Page last updated at 18:56 GMT, Tuesday, 21 April 2009 19:56 UK

IPCC leader criticised by police

Nick Hardwick
Nick Hardwick has come in for fierce criticism from rank and file police

Rank and file police have criticised the Independent Police Complaints Commission, accusing its leadership of conducting a witchhunt.

The Police Federation said IPCC chairman Nick Hardwick, who is leading an inquiry into the G20 protests, was acting like a "witchfinder general".

Members are angry that Mr Hardwick gave media interviews in which he expressed criticism of officers' behaviour.

So far the IPCC has received 185 complaints following the G20 protests.

More than 80 are from people who say they were assaulted or witnessed an assault by police, more than 50 are about police tactics and more than 40 were general complaints from TV viewers.

Federation chairman Peter Smyth said he had written to the government to complain about Mr Hardwick.

He said: "Keen, apparently, to don the mantle of witchfinder general, Mr Hardwick discusses some selective aspects of G20 and passes lofty and withering judgment on London's police officers.

"His job is - or should be - to consider the evidence for or against misconduct dispassionately and then present his findings to the proper authorities, such as the Crown Prosecution Service or the coroner."

'Serious concerns'

In a newspaper interview at the weekend, Mr Hardwick said he had "serious concerns" about frontline supervision of officers at this month's demonstrations.

He also said police needed to remember they were "servants, not masters" of the people.

But Mr Smyth said giving the interview was "totally irresponsible" because the IPCC was conducting a criminal investigation into officers' conduct.

An IPCC spokesman said they would not comment on Mr Smyth's comments.

On Tuesday Mr Hardwick gave evidence to the Home Affairs Committee during which he said video images from the G20 protests in London were "disturbing".

Ian Tomlinson
Ian Tomlinson's death is being investigated

He said there was a need for police to explain better so-called "distraction" techniques they are trained to use in violent confrontations, which he said was a "euphemism" for "kicking, hitting, or striking".

Mr Hardwick said the police should not have issued a statement under media pressure to say there had been no contact with newspaper seller Ian Tomlinson before he collapsed and died.

A policeman has been interviewed under caution on suspicion of manslaughter after new tests overturned the initial post-mortem examination into the cause of Mr Tomlinson's death, who was filmed being struck and pushed over.

On Tuesday it was confirmed that a third post-mortem examination will be carried out to determine the cause of death.

Meanwhile, Metropolitan Police Commissioner Sir Paul Stephenson has criticised officers who failed to display their ID numbers.

"It is absolutely unacceptable for any police officer who should have identification numbers on not to have those identification numbers on," he said.

"However, I will say there needs to be a context here.
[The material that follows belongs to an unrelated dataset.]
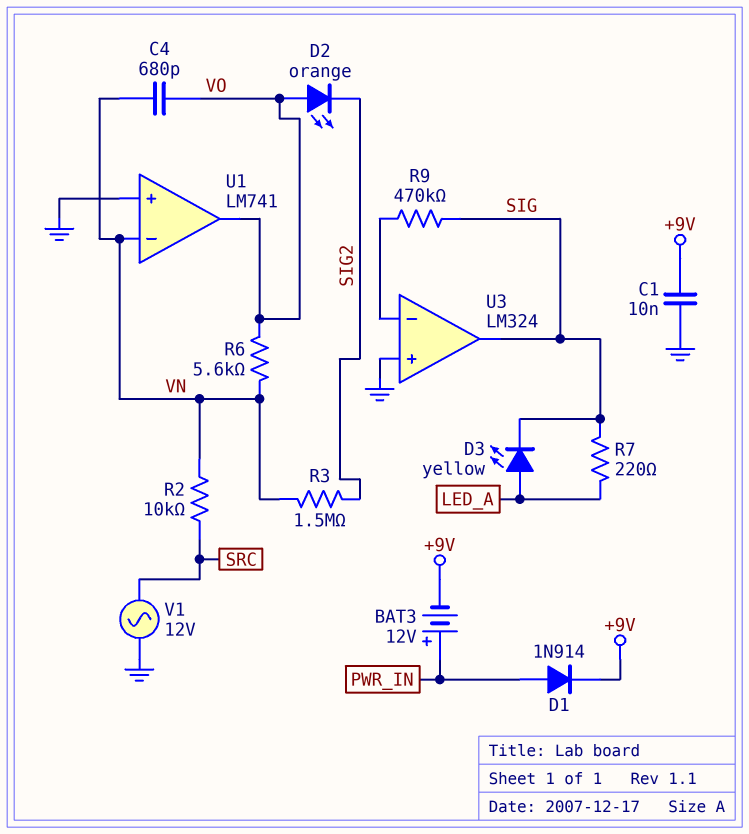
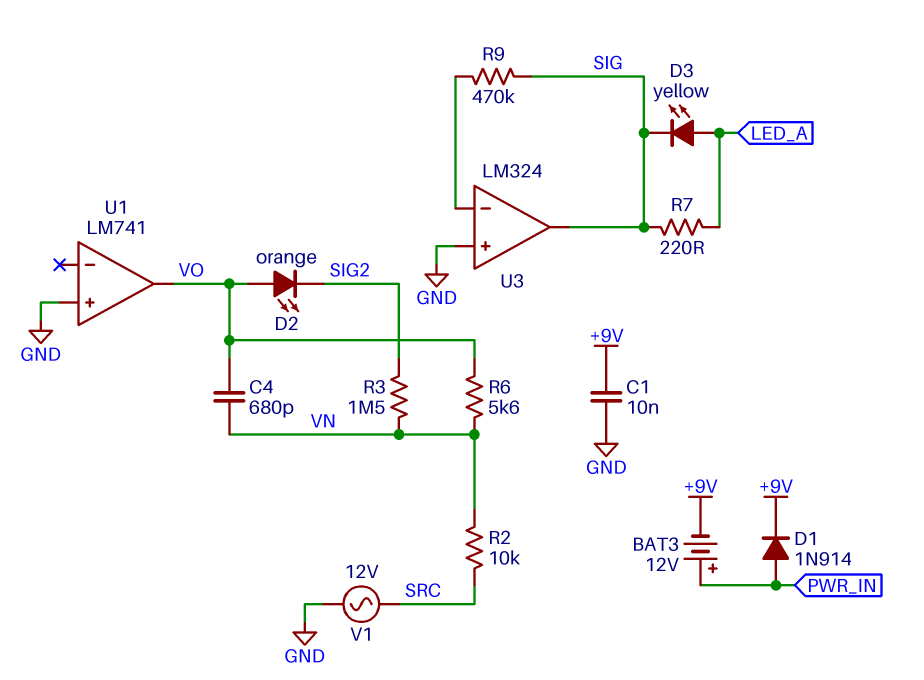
U1 pin in-: VN -> none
That operation was one of the most complex policing operations that's ever been undertaken - protecting multiple heads of state."

Home Office minister Lord West of Spithead told the House of Lords that thousands of officers had acted "absolutely professionally" during the G20 protests.

But the peer added: "This does not excuse acts that are criminal and there are now investigations for those particulars."